--- START ---

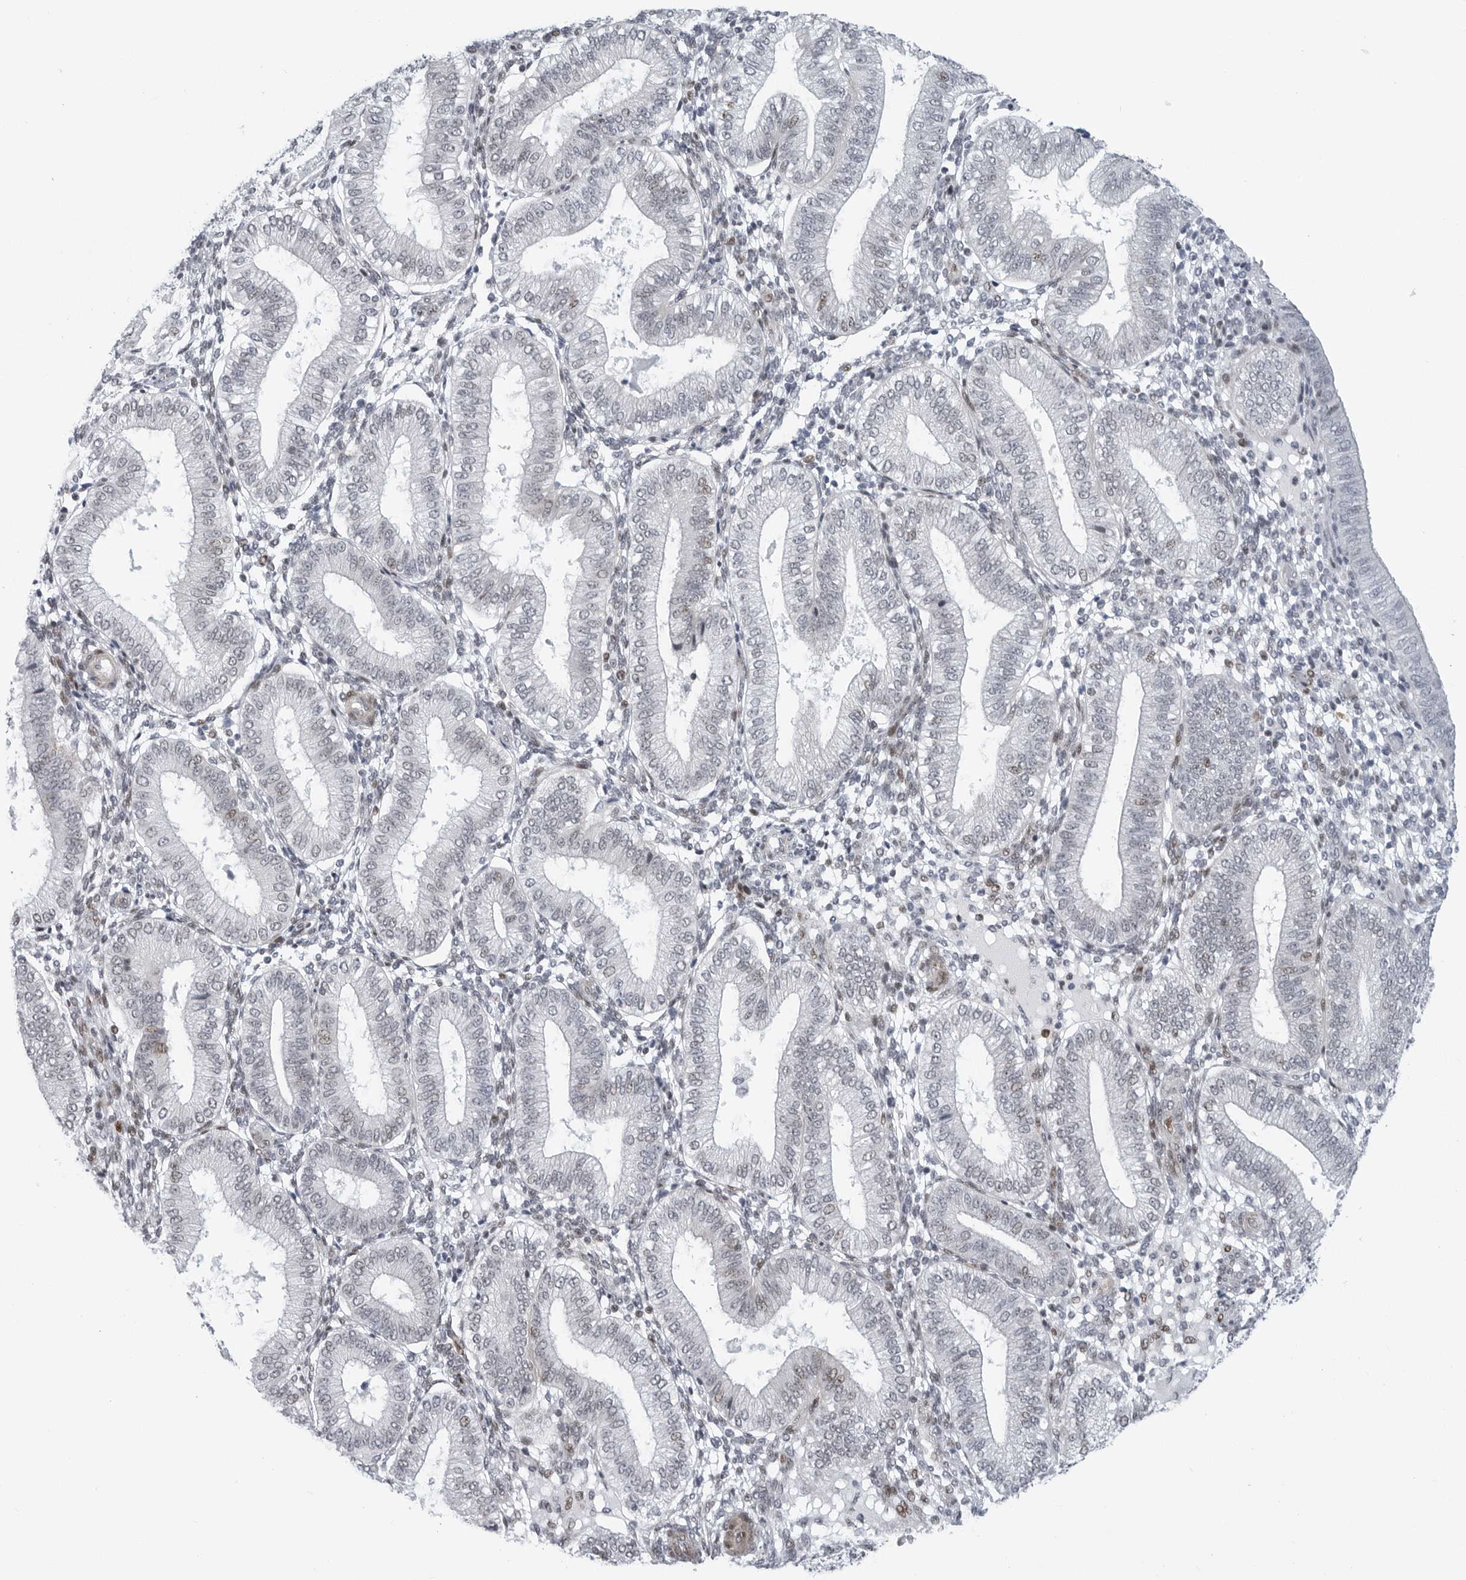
{"staining": {"intensity": "negative", "quantity": "none", "location": "none"}, "tissue": "endometrium", "cell_type": "Cells in endometrial stroma", "image_type": "normal", "snomed": [{"axis": "morphology", "description": "Normal tissue, NOS"}, {"axis": "topography", "description": "Endometrium"}], "caption": "IHC of unremarkable endometrium shows no expression in cells in endometrial stroma.", "gene": "FAM135B", "patient": {"sex": "female", "age": 39}}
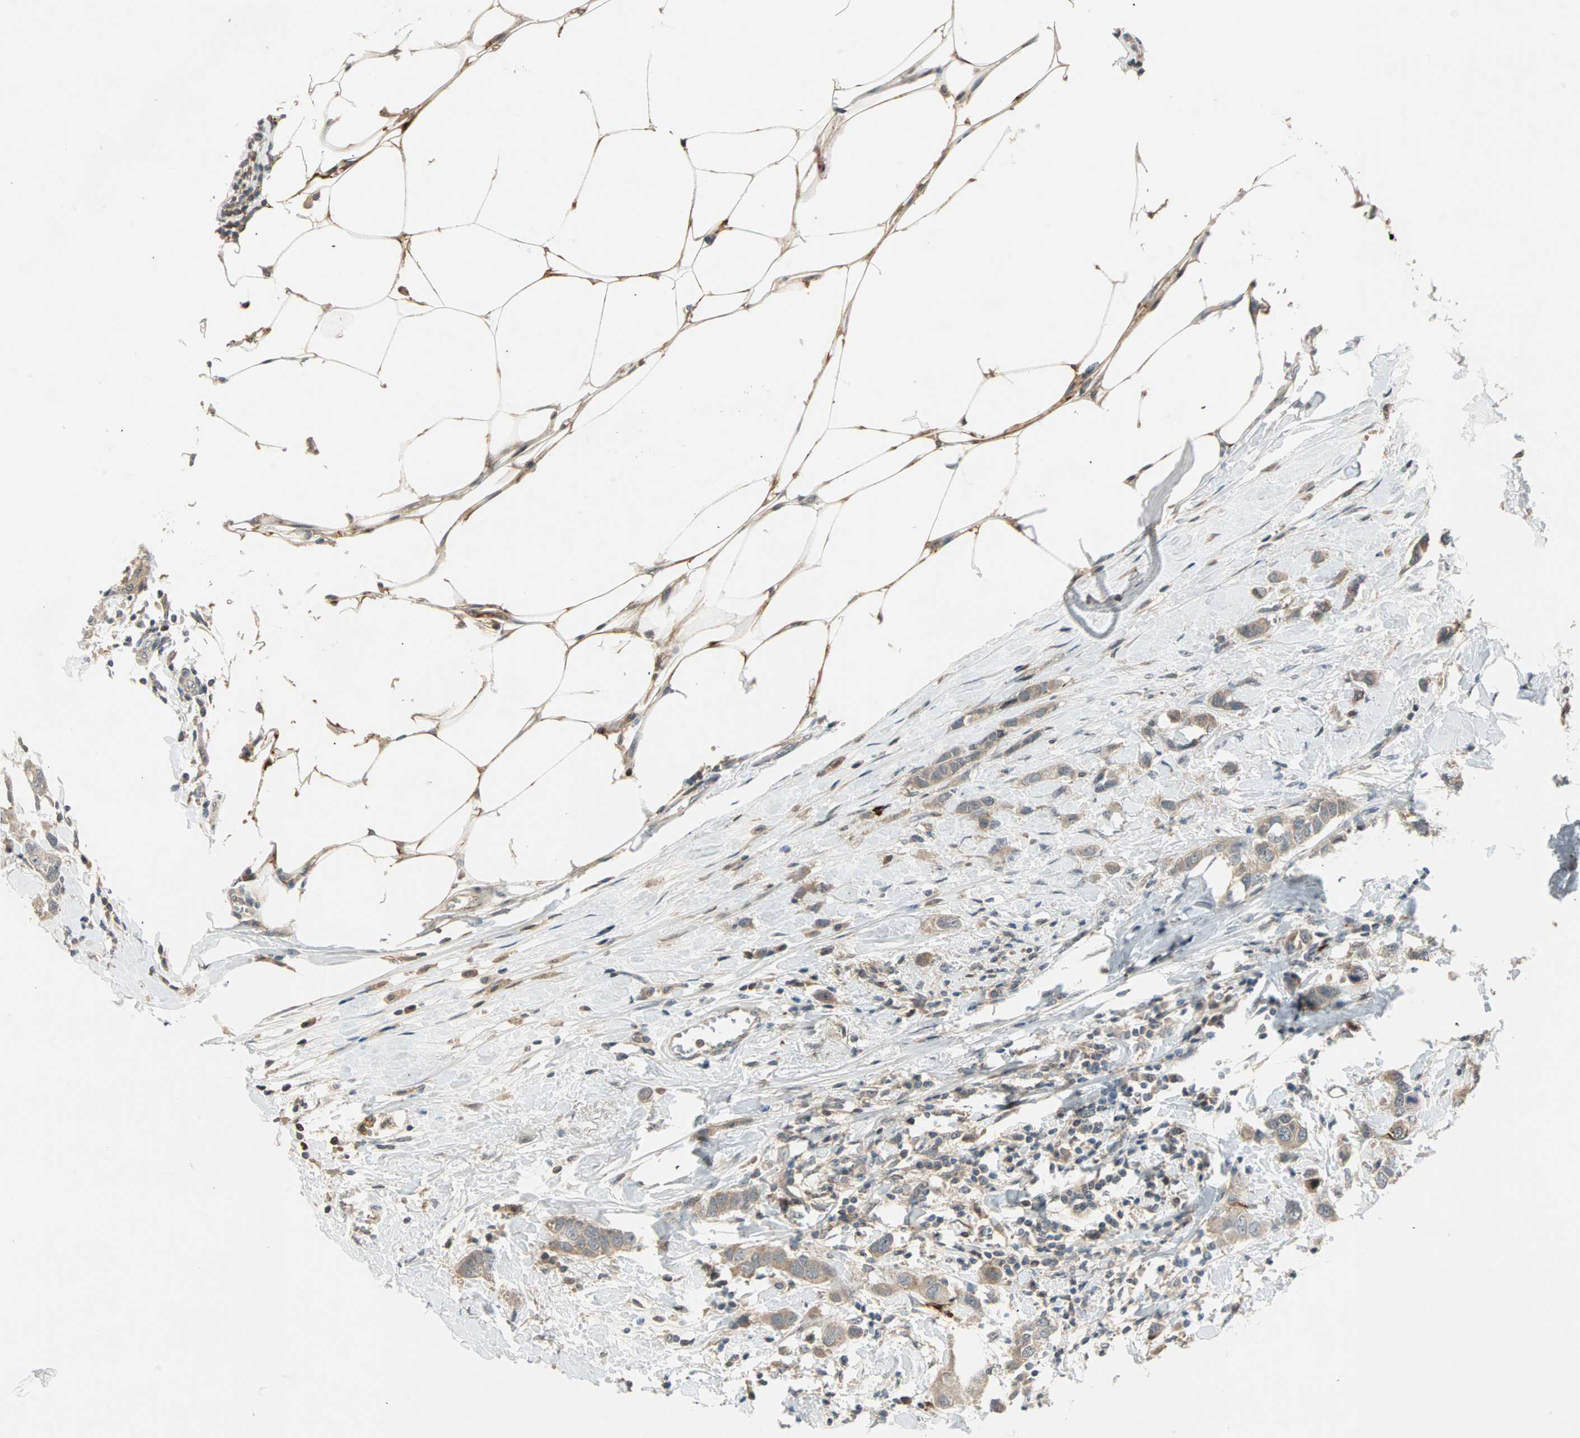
{"staining": {"intensity": "weak", "quantity": "25%-75%", "location": "cytoplasmic/membranous"}, "tissue": "breast cancer", "cell_type": "Tumor cells", "image_type": "cancer", "snomed": [{"axis": "morphology", "description": "Duct carcinoma"}, {"axis": "topography", "description": "Breast"}], "caption": "High-magnification brightfield microscopy of intraductal carcinoma (breast) stained with DAB (3,3'-diaminobenzidine) (brown) and counterstained with hematoxylin (blue). tumor cells exhibit weak cytoplasmic/membranous positivity is present in approximately25%-75% of cells. The staining was performed using DAB (3,3'-diaminobenzidine) to visualize the protein expression in brown, while the nuclei were stained in blue with hematoxylin (Magnification: 20x).", "gene": "PROS1", "patient": {"sex": "female", "age": 50}}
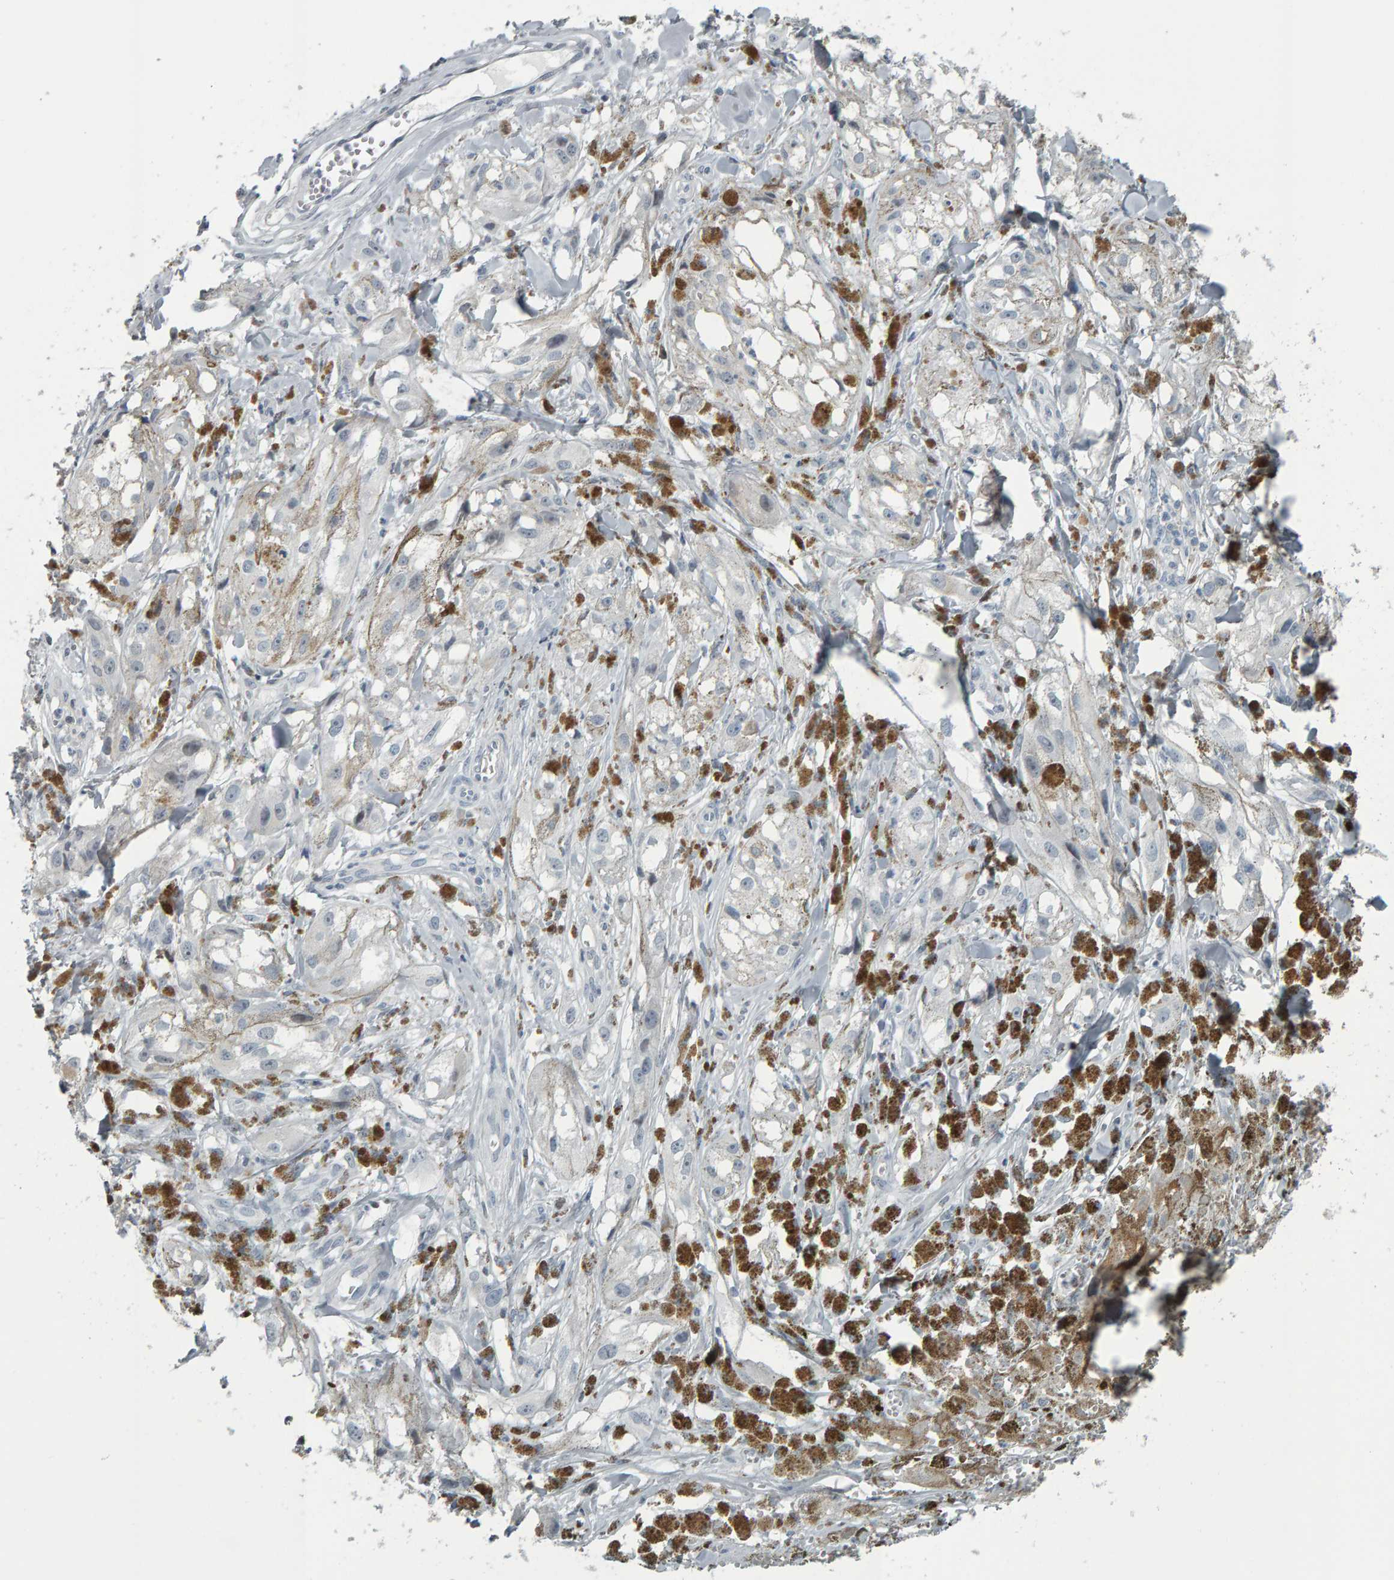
{"staining": {"intensity": "negative", "quantity": "none", "location": "none"}, "tissue": "melanoma", "cell_type": "Tumor cells", "image_type": "cancer", "snomed": [{"axis": "morphology", "description": "Malignant melanoma, NOS"}, {"axis": "topography", "description": "Skin"}], "caption": "Immunohistochemical staining of melanoma demonstrates no significant staining in tumor cells.", "gene": "PYY", "patient": {"sex": "male", "age": 88}}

--- END ---

> **Assignment**:
From the listing, reproduce every line where the word "negative" is present.

> **Output for this exercise**:
{"staining": {"intensity": "negative", "quantity": "none", "location": "none"}, "tissue": "endometrium", "cell_type": "Cells in endometrial stroma", "image_type": "normal", "snomed": [{"axis": "morphology", "description": "Normal tissue, NOS"}, {"axis": "topography", "description": "Endometrium"}], "caption": "IHC of unremarkable endometrium shows no expression in cells in endometrial stroma.", "gene": "FAM135B", "patient": {"sex": "female", "age": 39}}
{"staining": {"intensity": "negative", "quantity": "none", "location": "none"}, "tissue": "melanoma", "cell_type": "Tumor cells", "image_type": "cancer", "snomed": [{"axis": "morphology", "description": "Malignant melanoma, NOS"}, {"axis": "topography", "description": "Skin"}], "caption": "Immunohistochemical staining of melanoma demonstrates no significant staining in tumor cells.", "gene": "PYY", "patient": {"sex": "male", "age": 88}}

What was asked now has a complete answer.